> Task to complete: Extend the piece about helping out at weddings while single, picking up after its last sentence.

> Provided passage:
## Begin

I don't know if helping out at weddings is a good way to avoid angst for everyone, but it seems to help me. Running around putting up decorations or helping with flowers and food, or picking up the band from the airport can be fairly manic, and gets your mind off your self. And helping and serving others is a good way to spend your singleness.
When you're behind the scenes, weddings stop being the romantic, dimly lighted rom-com finale and you can put them in perspective again. You can see how the families squabble, and Aunt Ethel is a royal pain, and the caterers screw up the cake. Weddings=SO much work! Wow, aren't you glad you don't have to do all that planning! And blue straw hats as table decorations? It's lovely that dear Hedwig finds them meaningful, but no, thank you. And the musicians! tee hee!
If you go into it with a sense of realism and humor, (NOT looking for things you can mock at the couple's expense, but seeing the humanity in it, like you're living or writing a novel) it can be quite fun. Assuming the bride does not take advantage of your generosity and turn you into an unpaid bond slave for your pains...
It can also be a good way to meet the other friends and family members who are setting things up, who can then introduce you to the handsome cousin of the bride or talk to you during the reception. Did you know a huge percentage of couples meet at someone else's wedding?
I did this at a wedding last month, where I knew very few people, and helping set up really broke the ice. I also really screwed up my courage to talk to a few other people I knew only slightly, and to introduce myself to the parents and grandparents of the couple. Once upon a time, this was just good manners, but you'd be surprised how few people do it anymore. I made the rounds of the people I did know, chatted with a few of the little children, had a great dinner conversation with the newlyweds at my table. Then I went home early, and stopped by for a cup of tea at a single friend's house on the way home.

## End

> Provided records:

## Begin

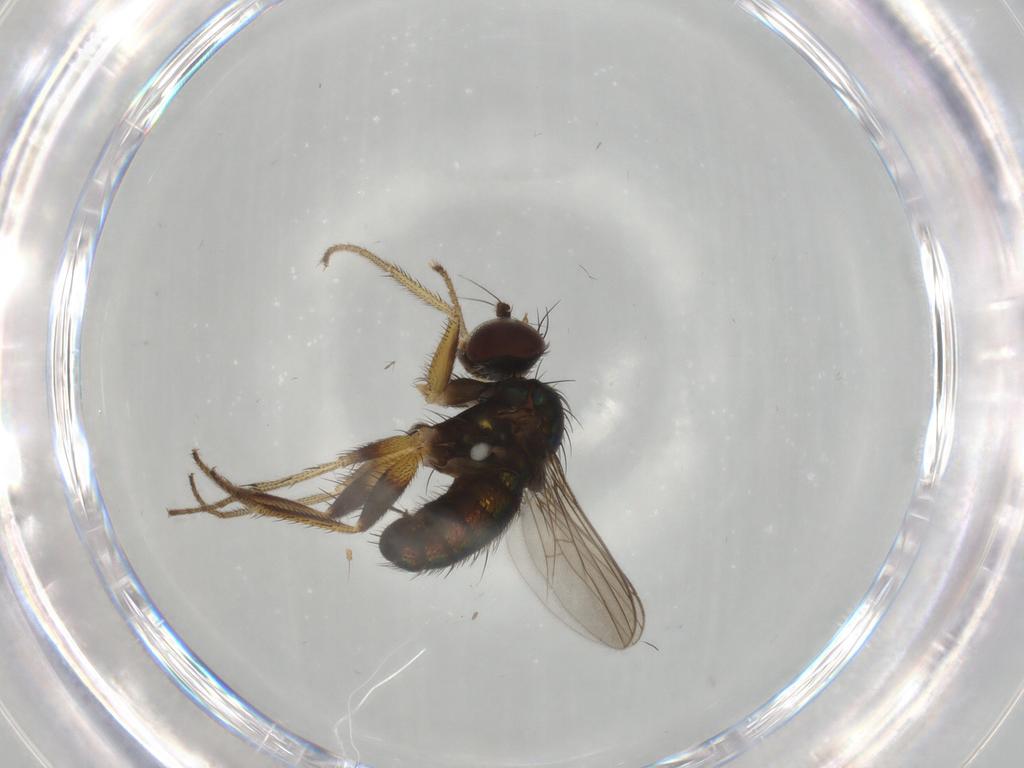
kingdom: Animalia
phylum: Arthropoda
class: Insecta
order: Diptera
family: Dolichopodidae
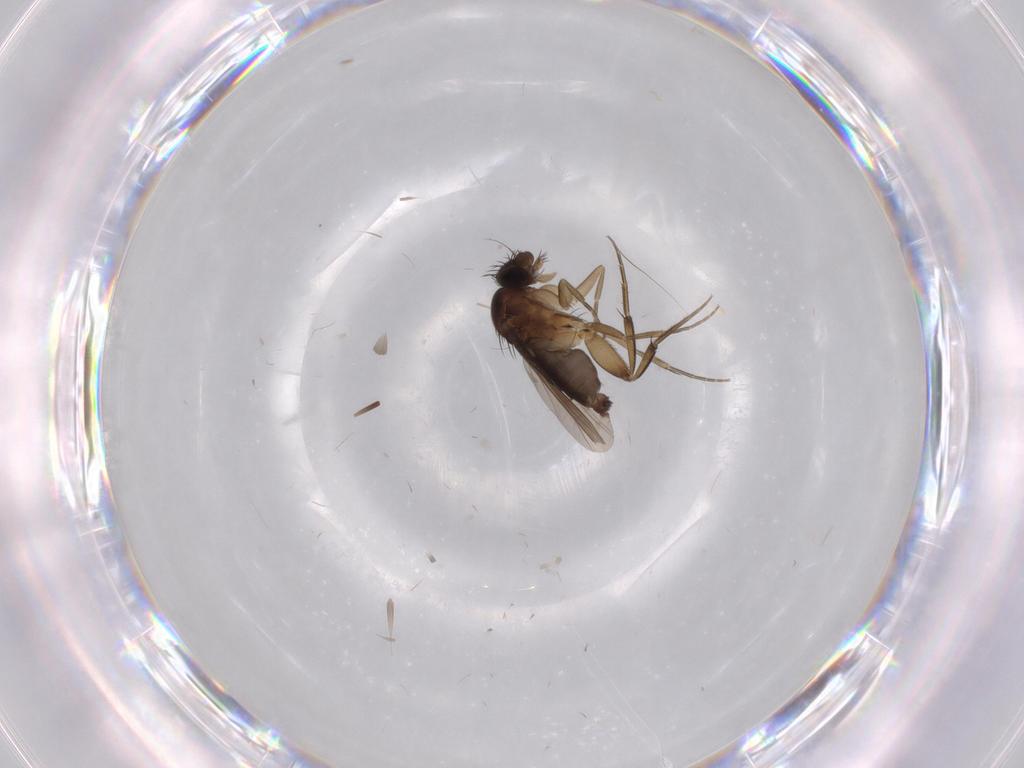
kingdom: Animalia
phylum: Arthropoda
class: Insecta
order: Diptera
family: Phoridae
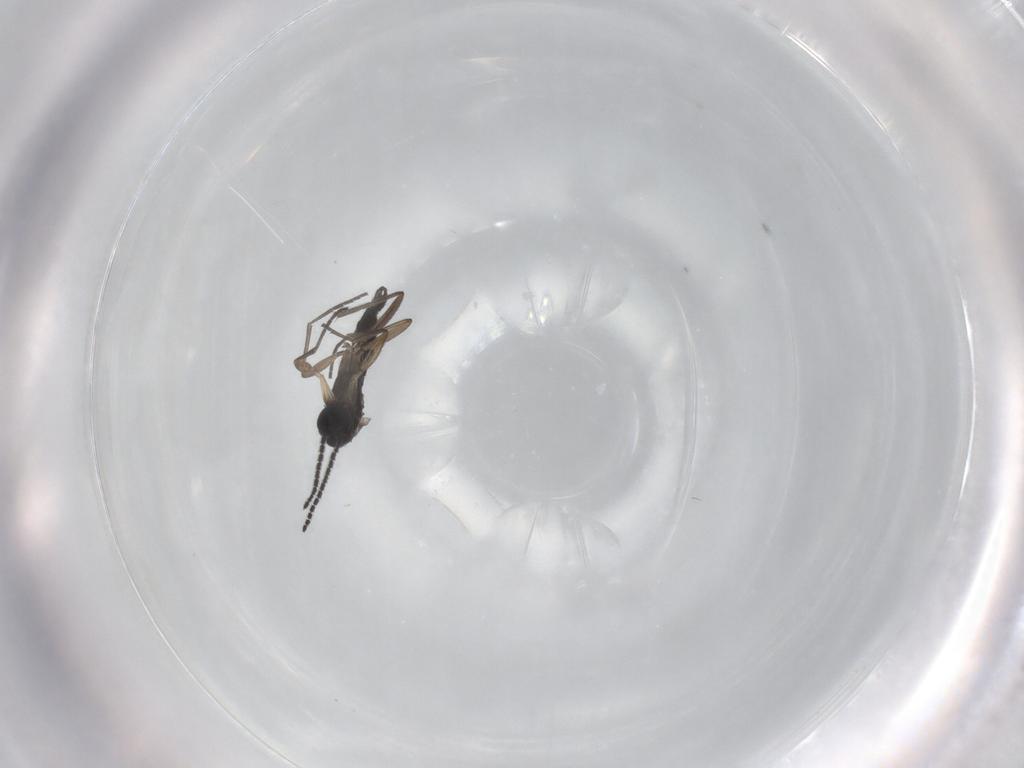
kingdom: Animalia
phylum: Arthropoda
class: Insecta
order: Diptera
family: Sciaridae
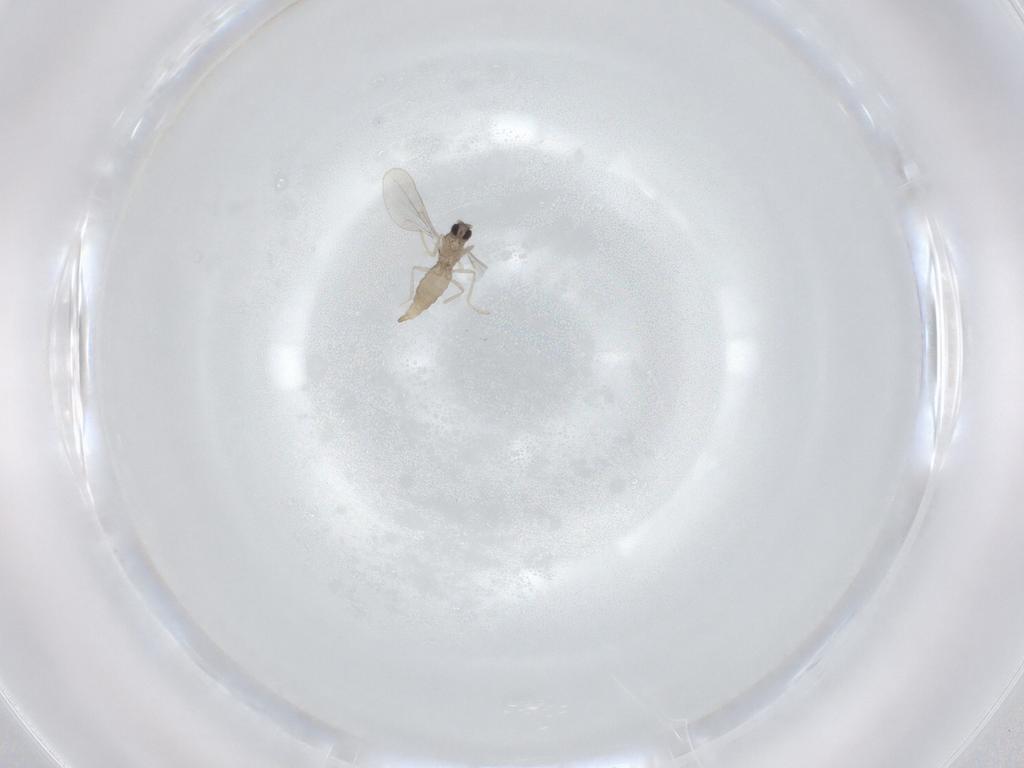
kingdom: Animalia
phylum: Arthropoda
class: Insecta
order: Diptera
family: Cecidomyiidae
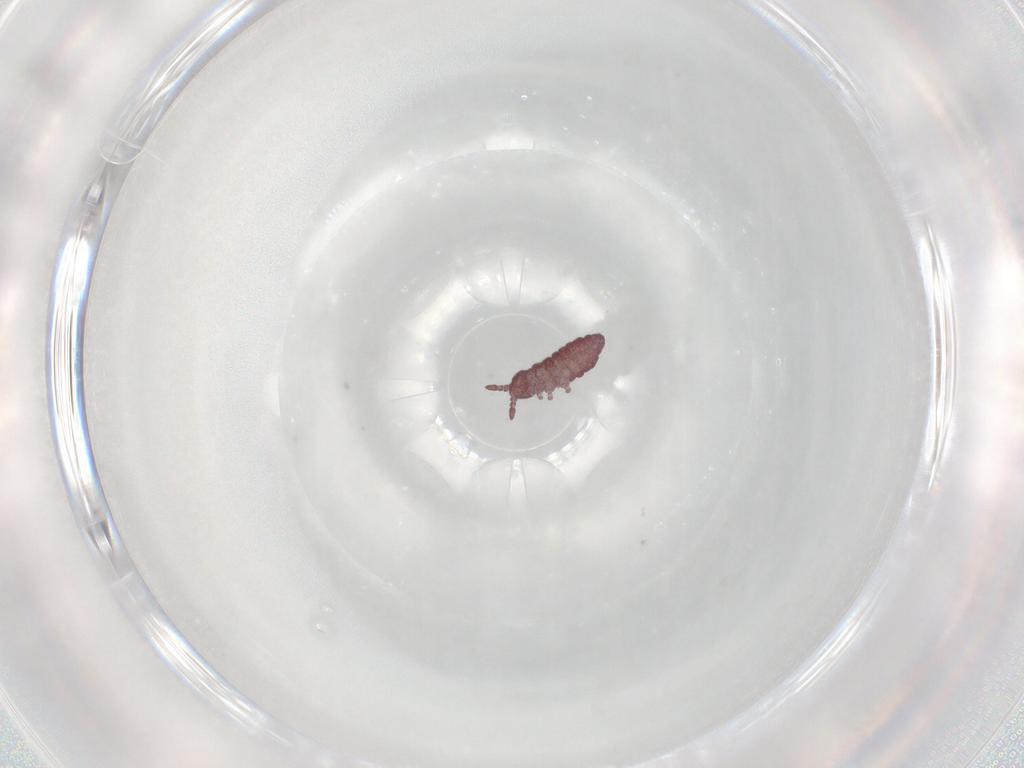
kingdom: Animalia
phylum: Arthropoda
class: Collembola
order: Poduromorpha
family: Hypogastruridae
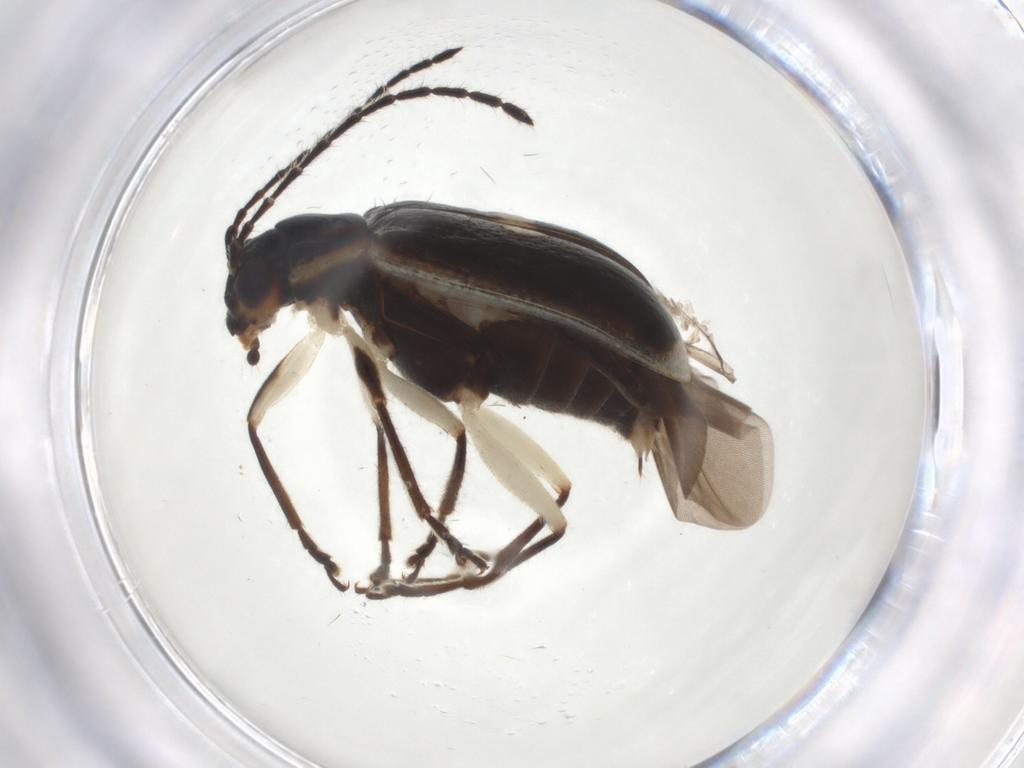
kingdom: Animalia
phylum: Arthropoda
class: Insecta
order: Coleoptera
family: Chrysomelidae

## End

> Result:
P.S. Going to showers, though equally hideous from a single perspective, can be another good way to meet family and friends you can talk to at the reception.
Oh hooray, another almost-25-year-old in grad school who's never had a proper boyfriend! I always figured there must be others beside me but never actually come across one.
Although, maybe I qualify as a weird reader since I've never actually been to a wedding. My cousins all got married when I was too small and far away to be invited. The faithful Catholic types I knew in college were male and several years older than me, so although they got married pretty quick no invites there. I joined a young adult group at my new postgrad parish, and they're all married already. And then none of my close friends have gotten engaged or married their boyfriends yet, so I'll probably have to wait until after we all pass quals or something.
I guess my contribution to this can be that it is still possible to get Singles Wedding Angst without being invited to the dang things. Seeing photos on Facebook of yet another person who got married and didn't invite you (however completely unreasonable it would be for that person to invite you) isn't very pleasant, and involves (on hard days) having to reassure oneself that one is not a failure at either romantic or platonic relationships. It's just that my Venn diagram features two circles that don't intersect: "people getting married" and "people I know well enough that they might invite me to their wedding".
I adore the suggestion to leave the reception (or not go!) if bored/alone/etc. One of the many problems, however, of the lack of a modern receiving line is that you don't actually get to say your congratulations to the bride and groom before the reception, so you might have to hunt them down to see them in person before you depart.
So Many Weddings, I'm another SWA sufferer. But, there's comfort knowing that all of us feel it too. And I like that idea of leaving early, or not going at all, if possible. Good luck and happy summer to you!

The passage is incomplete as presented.